The Supreme Court elated religious freedom advocates and alarmed secular groups with its Tuesday ruling on public funding for religious education, a decision whose long-term effect on the separation of church and state remains to be seen.
In Espinoza v. Montana Department of Revenue, the high court ruled 5-4 that states must give religious schools the same access to public funding that other private schools receive, preserving a Montana scholarship program that had largely benefited students at religious institutions.
It prompted a jubilant reaction from the reelection campaign of President Donald Trump, who counts religious conservatives as a core part of his base. The campaign lauded the decision as “a victory for educational freedom,” underscoring its importance for a White House that often spotlights religious liberty.
Sister Dale McDonald, public policy director for the National Catholic Educational Association, said the ruling has the potential to stem nationwide enrollment declines at Roman Catholic schools that are forcing the closure of hundreds of institutions.
“This is a chance to get public schools and religious schools on equal footing,” McDonald said, adding that the extent of change would depend on how many state legislatures opt to expand tuition assistance.
Critics assailed the decision as another in a series of setbacks for a principle with long roots in the U.S. legal system.
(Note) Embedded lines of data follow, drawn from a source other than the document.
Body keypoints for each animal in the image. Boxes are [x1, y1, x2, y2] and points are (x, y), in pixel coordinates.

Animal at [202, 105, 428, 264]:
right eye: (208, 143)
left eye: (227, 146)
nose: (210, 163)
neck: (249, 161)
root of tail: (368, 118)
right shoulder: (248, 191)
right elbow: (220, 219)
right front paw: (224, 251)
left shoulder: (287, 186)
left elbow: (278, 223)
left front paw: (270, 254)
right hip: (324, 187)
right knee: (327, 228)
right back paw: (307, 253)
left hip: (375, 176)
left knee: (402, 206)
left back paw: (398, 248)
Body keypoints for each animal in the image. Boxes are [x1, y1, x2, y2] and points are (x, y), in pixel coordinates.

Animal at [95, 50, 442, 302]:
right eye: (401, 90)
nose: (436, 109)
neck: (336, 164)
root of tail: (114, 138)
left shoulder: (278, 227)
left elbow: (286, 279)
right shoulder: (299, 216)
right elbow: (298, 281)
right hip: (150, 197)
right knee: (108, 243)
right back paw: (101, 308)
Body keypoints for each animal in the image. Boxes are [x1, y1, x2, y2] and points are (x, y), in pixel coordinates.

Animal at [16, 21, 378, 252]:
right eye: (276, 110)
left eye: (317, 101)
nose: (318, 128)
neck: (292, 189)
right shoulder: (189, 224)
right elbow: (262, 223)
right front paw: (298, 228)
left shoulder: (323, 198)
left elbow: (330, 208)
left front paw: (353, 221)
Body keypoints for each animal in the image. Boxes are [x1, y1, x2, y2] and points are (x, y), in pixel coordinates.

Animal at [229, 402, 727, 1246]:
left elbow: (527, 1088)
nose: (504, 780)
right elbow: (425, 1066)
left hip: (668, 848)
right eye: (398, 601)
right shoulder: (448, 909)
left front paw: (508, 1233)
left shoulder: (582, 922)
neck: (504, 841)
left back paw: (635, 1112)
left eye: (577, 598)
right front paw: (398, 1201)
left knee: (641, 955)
It is "the latest in a disturbing line of Supreme Court cases attacking the very foundations of the separation of church and state,” said Daniel Mach, director of the American Civil Liberties Union’s freedom of religion program.
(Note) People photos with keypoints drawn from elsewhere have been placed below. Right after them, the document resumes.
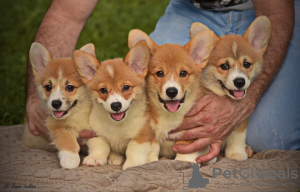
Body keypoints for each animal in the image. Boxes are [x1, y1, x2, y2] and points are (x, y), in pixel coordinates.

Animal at [127, 29, 217, 163]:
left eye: (183, 73)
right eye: (159, 73)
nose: (171, 92)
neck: (170, 115)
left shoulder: (190, 131)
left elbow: (184, 149)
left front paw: (184, 162)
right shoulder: (152, 131)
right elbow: (153, 148)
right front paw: (152, 161)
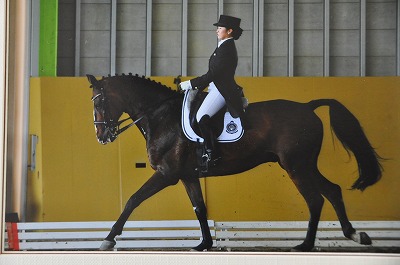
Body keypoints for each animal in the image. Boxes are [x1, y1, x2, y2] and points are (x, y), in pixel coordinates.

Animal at [86, 73, 382, 251]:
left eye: (99, 102)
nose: (101, 136)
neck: (161, 116)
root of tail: (308, 107)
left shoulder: (167, 174)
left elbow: (133, 199)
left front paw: (108, 239)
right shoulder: (187, 176)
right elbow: (200, 208)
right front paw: (204, 244)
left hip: (296, 165)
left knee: (315, 199)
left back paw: (306, 245)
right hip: (304, 164)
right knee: (332, 190)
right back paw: (355, 234)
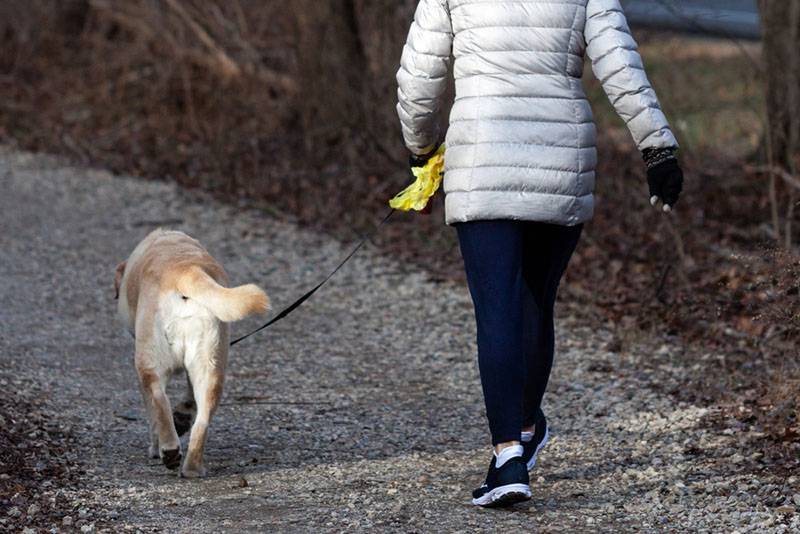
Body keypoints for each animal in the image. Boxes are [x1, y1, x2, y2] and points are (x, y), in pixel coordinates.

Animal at [114, 228, 268, 480]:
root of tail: (186, 270)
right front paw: (184, 413)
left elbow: (152, 412)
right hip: (210, 367)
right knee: (202, 420)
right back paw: (192, 467)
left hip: (149, 363)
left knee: (160, 401)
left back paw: (168, 450)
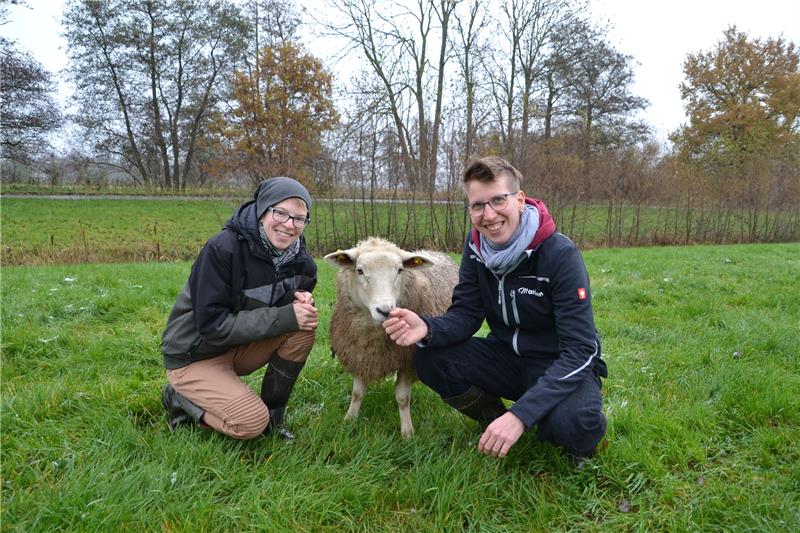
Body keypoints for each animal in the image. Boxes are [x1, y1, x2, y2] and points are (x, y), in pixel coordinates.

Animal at [324, 237, 460, 436]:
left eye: (400, 270)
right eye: (359, 270)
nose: (386, 311)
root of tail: (438, 252)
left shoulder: (408, 361)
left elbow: (402, 398)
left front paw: (407, 433)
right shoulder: (358, 354)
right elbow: (357, 393)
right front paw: (349, 421)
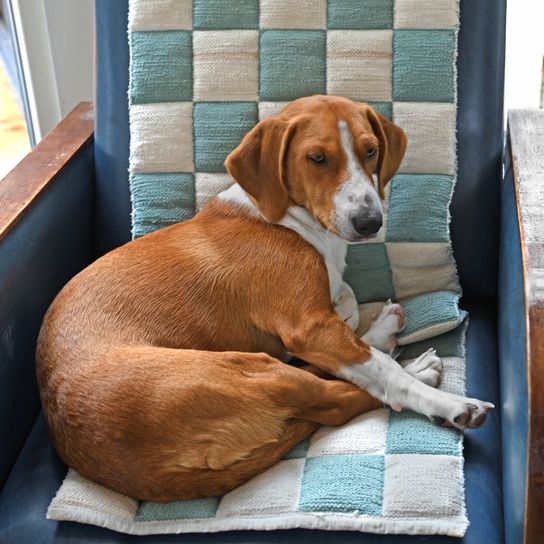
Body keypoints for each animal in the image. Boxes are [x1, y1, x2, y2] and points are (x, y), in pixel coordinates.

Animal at [35, 96, 492, 502]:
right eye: (317, 158)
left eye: (371, 151)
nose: (370, 222)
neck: (291, 222)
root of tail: (139, 476)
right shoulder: (308, 327)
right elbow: (375, 368)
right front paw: (436, 395)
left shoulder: (319, 322)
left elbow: (346, 310)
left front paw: (367, 326)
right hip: (251, 368)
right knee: (341, 400)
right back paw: (428, 380)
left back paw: (385, 334)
Tuesday’s ruling focused on a program that offered indirect tuition assistance through tax credits rather than direct state aid to religious schools. The court left unresolved the extent to which religious schools may use public funding for explicitly religious activities, such as worship services and religious-education courses. Mach said that issue likely would be the focus of future litigation, given that many religious schools consider doctrinal education to be at the core of their mission.